Avoiding Competition Is Not Mastering Your Nature
It’s kind of like saying you’ve learned how to eat healthy when what you really do is keep your own cupboards very spare and refuse to eat outside your house. When I first became a coach I grappled with my competitive feelings. I won’t lie – the part of me that had a hard time letting go in training had a hard time letting go in coaching, too. That little voice thought those women were getting better than me while I was standing there watching.
In pursuit of becoming the best coach I could (because, of course, I had to become the best coach, right?) I learned to let go of that competitive feeling while coaching. I learned to truly care for my clients. And for a while I forgot about competing entirely. I didn’t want to do it anymore. I judged events instead of entering them. I spent so much time learning to be generous and supportive that I didn’t know how to reconcile that with being a bloodthirsty athlete.
I eventually found the middle ground in sports like fencing and indoor rowing where I felt I was on more of a solo venture than in the CrossFit gym, both in it being a different community and in the type of sports they were. I was able to get the taste for blood back, without it negatively impacting anyone in my life.
If You Love the Zone Then Just Do It
When I was a little kid I used to spend a lot of time imagining I was a race horse. (Yes, I just wrote that.) I would run in circles around our fields, imagining a jockey on my back making me go faster, and I would run myself to pieces. My afternoons would culminate in very dramatic moments of exhausted imaginary finish line crossings. Those were always my instincts as an athlete. And if I trusted you, my coach, as a racehorse trusts its jockey, I’d push myself however you asked and I would live for those moments.
When I competed in indoor rowing my coach, Josh Crosby, stood just behind my right shoulder during my 2000m sprint. He’s a phenomenal coach and he knew the right few words to say. And he knew from all the hours of training that he could yell at me and I’d respond.

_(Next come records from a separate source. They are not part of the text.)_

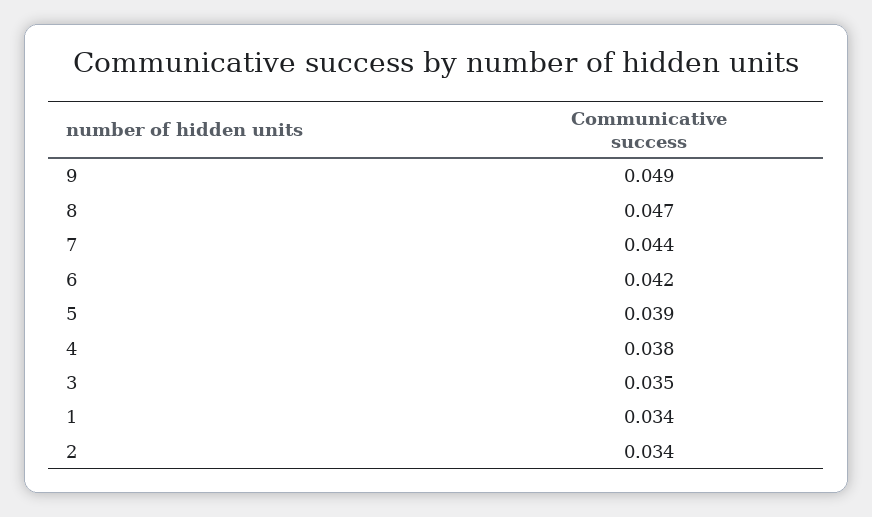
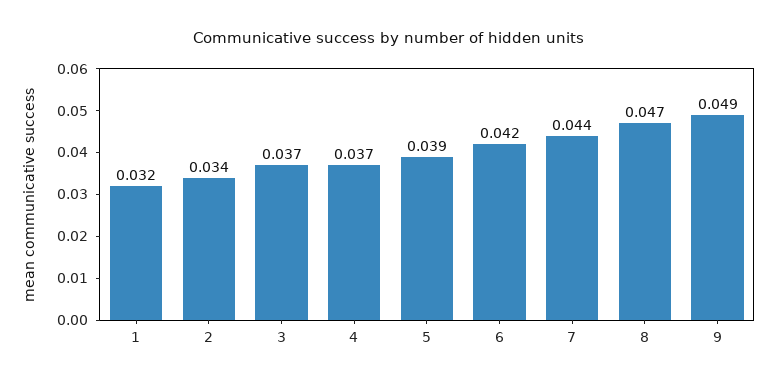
  {
    "9": 0.049,
    "8": 0.047,
    "7": 0.044,
    "6": 0.042,
    "5": 0.039,
-   "4": 0.038,
+   "4": 0.037,
-   "3": 0.035,
+   "3": 0.037,
-   "1": 0.034,
+   "1": 0.032,
    "2": 0.034
  }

He built the energy in his words, just like I built up my performance, until it all blurred into the perfect flow. I felt so real in those moments. There was no space between words, thoughts, and actions. I felt so human, so visceral.
And that is why I now compete. I’m not chasing the prize, I’m not assuaging my ego, I’m pursuing that moment. And that is a productive reason to compete.

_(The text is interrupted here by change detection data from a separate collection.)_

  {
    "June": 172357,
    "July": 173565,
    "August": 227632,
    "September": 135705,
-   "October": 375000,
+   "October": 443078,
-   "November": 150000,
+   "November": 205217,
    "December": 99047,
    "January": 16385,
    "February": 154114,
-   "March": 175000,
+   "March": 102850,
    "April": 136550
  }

Still now when I take on adventures I have the instinct. I studied powerlifting the first year I was here in Portland, Oregon and immediately started talking about entering a meet. I started taking indoor cycling and now I imagine myself racing a criterium through half of class.
And who knows, maybe someday I’ll be an old lady competing in tai chi again. I’ll know the difference between tai chi in the park and tai chi at the tournament. I’ll treasure the practice, the anxiety, the performance, and the exhale. I’ll find a way to find the flow, one way or the other. And if invoking the competitor inside me is what stokes my spirit, then so be it if it means I find that moment.